What Is Suadero? (Besides Tasty, That Is)

click to enlarge Photo: Ian Froeb
Photo: Ian Froeb

Photo: Ian Froeb

While waiting for lunch at La Vallesana a few days ago, I noticed a meat on the taqueria's menu that I'd never seen before: suadero. I don't speak Spanish, but sometimes I can figure out unfamiliar words through the other languages I've studied or English cognates or just sheer dumb luck. In this case, though, I was stumped.

Turns out, I'm not alone. It took me a fair amount of sleuthing to figure out what suadero is -- and even now I'm not 100% sure.

There is a brief entry on Wikipedia:

Suadero, in Mexican cuisine, is a thin cut of beef from the meat that hangs from the breast bone on a cow. Suadero is noted for having a smooth texture rather than a muscle grain. Typically, suadero is grilled and used as a taco filling. When cooked right, it's really, really good.

I had trouble making much sense of this description. And that last sentence doesn't really add much to the entry's authority. I found other mentions of suadero on various sites and message boards, none of which cleared up the confusion. Some claimed it was rib meat, others that it came from the front of the cow. Some compared its texture to carne asada; others said it was smooth.

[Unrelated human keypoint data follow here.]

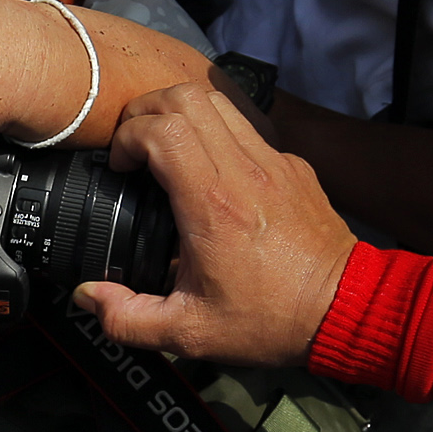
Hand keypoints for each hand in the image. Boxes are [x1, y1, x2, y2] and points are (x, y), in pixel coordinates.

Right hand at [74, 82, 356, 366]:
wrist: (345, 310)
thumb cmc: (271, 320)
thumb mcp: (189, 334)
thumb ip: (126, 319)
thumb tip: (87, 297)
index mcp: (211, 205)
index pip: (161, 130)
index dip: (127, 138)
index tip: (120, 169)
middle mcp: (243, 171)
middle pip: (185, 97)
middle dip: (147, 111)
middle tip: (133, 146)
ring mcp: (273, 161)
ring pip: (217, 100)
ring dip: (180, 112)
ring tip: (164, 147)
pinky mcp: (293, 165)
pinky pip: (246, 126)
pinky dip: (215, 131)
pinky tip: (208, 169)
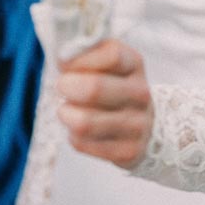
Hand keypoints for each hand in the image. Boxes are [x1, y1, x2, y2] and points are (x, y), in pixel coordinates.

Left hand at [57, 39, 153, 168]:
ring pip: (85, 123)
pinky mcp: (127, 152)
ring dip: (66, 114)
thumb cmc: (112, 85)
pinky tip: (79, 130)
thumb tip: (63, 56)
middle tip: (61, 86)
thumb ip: (85, 52)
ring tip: (66, 110)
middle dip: (67, 86)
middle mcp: (140, 94)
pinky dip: (73, 135)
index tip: (64, 62)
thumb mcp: (104, 61)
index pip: (111, 56)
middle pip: (95, 89)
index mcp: (134, 64)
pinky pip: (83, 143)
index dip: (80, 59)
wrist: (143, 124)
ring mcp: (137, 125)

Finally, a Google Image search turned up this Mexican butcher's chart:


The Web site on which I found this chart describes suadero as "the intermediate part between the belly and the leg." (It's the part immediately above the udder on the chart above.)

With this (only slightly) better idea of what, exactly, suadero is, I returned to La Vallesana and ordered three suadero tacos. As per usual, these came topped with diced onion and cilantro on two corn tortillas. (They are pictured at the top of this entry.)

The meat looked like chopped steak. Several of the small pieces had some kind of sinew or connective tissue visible, but this wasn't unpleasant to eat. Overall, the texture struck me as chewy, though not overwhelmingly so. Like hanger steak, I guess. The most notable aspect of the texture was how the surface of many pieces had browned and crisped. Very similar to carnitas.

The flavor was, well, beefy. Nothing especially new or remarkable. Just tasty. Suadero won't replace al pastor as my preferred taco filling, but for a change of pace they were quite good.